Text-based hardware design files:

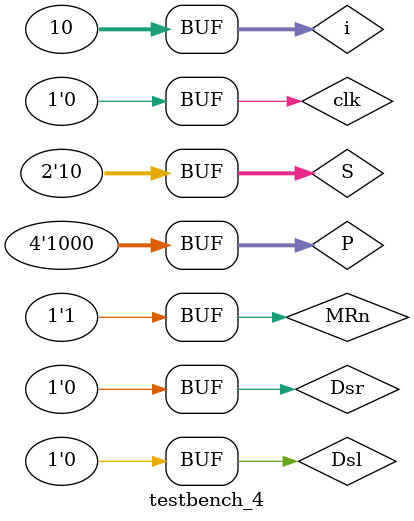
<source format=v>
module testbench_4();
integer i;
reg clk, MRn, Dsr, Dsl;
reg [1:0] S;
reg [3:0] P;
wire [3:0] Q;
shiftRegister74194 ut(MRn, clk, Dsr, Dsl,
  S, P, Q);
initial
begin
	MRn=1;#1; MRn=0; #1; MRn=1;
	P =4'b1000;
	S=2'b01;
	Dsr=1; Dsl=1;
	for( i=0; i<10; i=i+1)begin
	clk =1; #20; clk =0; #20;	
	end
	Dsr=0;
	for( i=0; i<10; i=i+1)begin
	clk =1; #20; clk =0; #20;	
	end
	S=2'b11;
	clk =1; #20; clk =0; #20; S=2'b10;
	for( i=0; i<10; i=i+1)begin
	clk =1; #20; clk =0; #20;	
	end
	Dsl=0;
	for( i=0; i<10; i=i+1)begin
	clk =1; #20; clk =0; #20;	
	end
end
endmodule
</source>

*ABOUT THIS TASK*. Every entry should be written out word for word, except for its pictures.

*ANSWER BELOW*.
<source format=v>
module testbench_4();
integer i;
reg clk, MRn, Dsr, Dsl;
reg [1:0] S;
reg [3:0] P;
wire [3:0] Q;
shiftRegister74194 ut(MRn, clk, Dsr, Dsl,
  S, P, Q);
initial
begin
	MRn=1;#1; MRn=0; #1; MRn=1;
	P =4'b1000;
	S=2'b01;
	Dsr=1; Dsl=1;
	for( i=0; i<10; i=i+1)begin
	clk =1; #20; clk =0; #20;	
	end
	Dsr=0;
	for( i=0; i<10; i=i+1)begin
	clk =1; #20; clk =0; #20;	
	end
	S=2'b11;
	clk =1; #20; clk =0; #20; S=2'b10;
	for( i=0; i<10; i=i+1)begin
	clk =1; #20; clk =0; #20;	
	end
	Dsl=0;
	for( i=0; i<10; i=i+1)begin
	clk =1; #20; clk =0; #20;	
	end
end
endmodule
</source>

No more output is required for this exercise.